🤖 AI Summary
Existing tools struggle to identify school-level patterns of psychological vulnerability among Korean elementary students from item response data. To address this gap, this study proposes the Hierarchical Latent Space Item Response Model (HLSIRM), which introduces— for the first time—a signed subject–item inner product interaction mechanism within a hierarchical framework to jointly model and visualize main effects at both school and individual levels, as well as their interactions with assessment items. Applied to data from 2,210 students across 35 elementary schools in Incheon, the model uncovers four distinct vulnerability dimensions, revealing that lack of prior counseling is a widespread risk factor, whereas stress, depression, and smartphone dependency are concentrated in specific schools.
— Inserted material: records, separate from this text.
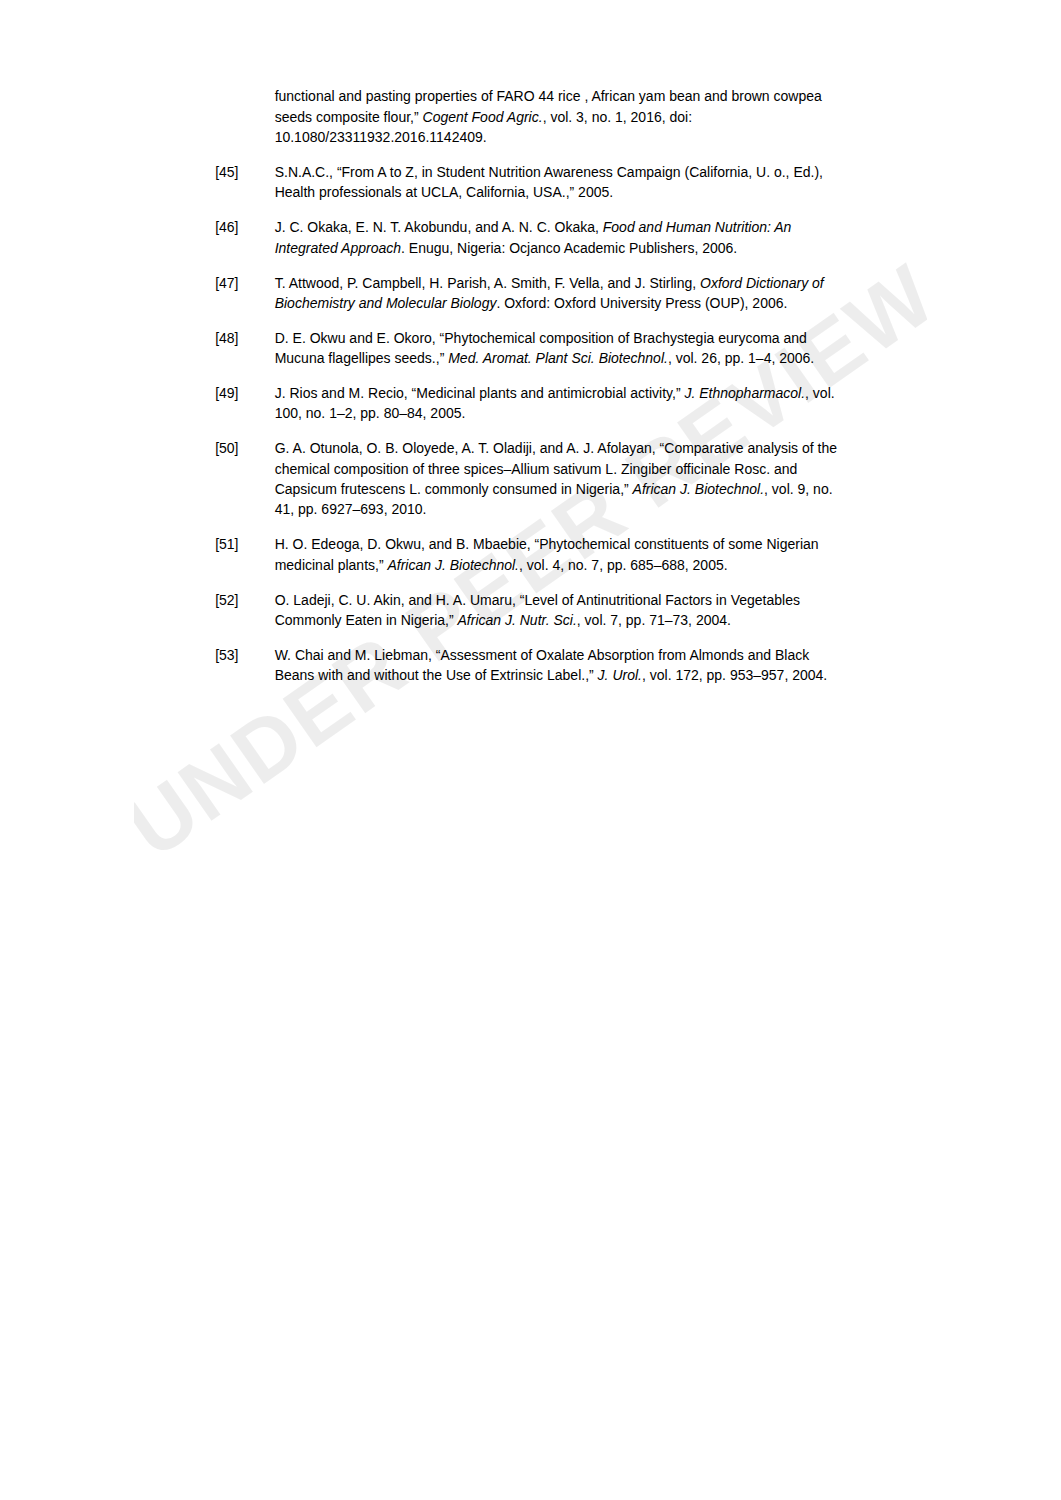UNDER PEER REVIEW
functional and pasting properties of FARO 44 rice , African yam bean and brown cowpea seeds composite flour,” Cogent Food Agric., vol. 3, no. 1, 2016, doi: 10.1080/23311932.2016.1142409.
[45]
S.N.A.C., “From A to Z, in Student Nutrition Awareness Campaign (California, U. o., Ed.), Health professionals at UCLA, California, USA.,” 2005.
[46]
J. C. Okaka, E. N. T. Akobundu, and A. N. C. Okaka, Food and Human Nutrition: An Integrated Approach. Enugu, Nigeria: Ocjanco Academic Publishers, 2006.
[47]
T. Attwood, P. Campbell, H. Parish, A. Smith, F. Vella, and J. Stirling, Oxford Dictionary of Biochemistry and Molecular Biology. Oxford: Oxford University Press (OUP), 2006.
[48]
D. E. Okwu and E. Okoro, “Phytochemical composition of Brachystegia eurycoma and Mucuna flagellipes seeds.,” Med. Aromat. Plant Sci. Biotechnol., vol. 26, pp. 1–4, 2006.
[49]
J. Rios and M. Recio, “Medicinal plants and antimicrobial activity,” J. Ethnopharmacol., vol. 100, no. 1–2, pp. 80–84, 2005.
[50]
G. A. Otunola, O. B. Oloyede, A. T. Oladiji, and A. J. Afolayan, “Comparative analysis of the chemical composition of three spices–Allium sativum L. Zingiber officinale Rosc. and Capsicum frutescens L. commonly consumed in Nigeria,” African J. Biotechnol., vol. 9, no. 41, pp. 6927–693, 2010.
[51]
H. O. Edeoga, D. Okwu, and B. Mbaebie, “Phytochemical constituents of some Nigerian medicinal plants,” African J. Biotechnol., vol. 4, no. 7, pp. 685–688, 2005.
[52]
O. Ladeji, C. U. Akin, and H. A. Umaru, “Level of Antinutritional Factors in Vegetables Commonly Eaten in Nigeria,” African J. Nutr. Sci., vol. 7, pp. 71–73, 2004.
[53]
W. Chai and M. Liebman, “Assessment of Oxalate Absorption from Almonds and Black Beans with and without the Use of Extrinsic Label.,” J. Urol., vol. 172, pp. 953–957, 2004.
These findings provide empirical support for targeted, school-based mental health interventions.
📝 Abstract
Mental health difficulties among elementary school students represent a growing public health concern in South Korea, yet analytical tools for identifying school-specific vulnerability patterns from item response data remain limited. We propose the hierarchical latent space item response model (HLSIRM), which adds hierarchical respondent effects and an inner-product latent interaction for signed respondent-item associations, yielding a unified interaction map that separates school, individual main effects from school/individual-item interactions. We apply HLSIRM to mental health vulnerability data from 2,210 elementary school students across 35 schools in Incheon, South Korea. Clustering item vectors by directional similarity identifies four empirically derived vulnerability domains. School-level analysis reveals that the absence of counseling experience is the primary vulnerability domain aligned with most school vectors, while stress, depression, and smartphone dependency concentrate in specific schools. Within-school analysis demonstrates how individual student positions in the interaction map translate into targeted intervention strategies that address school-specific needs.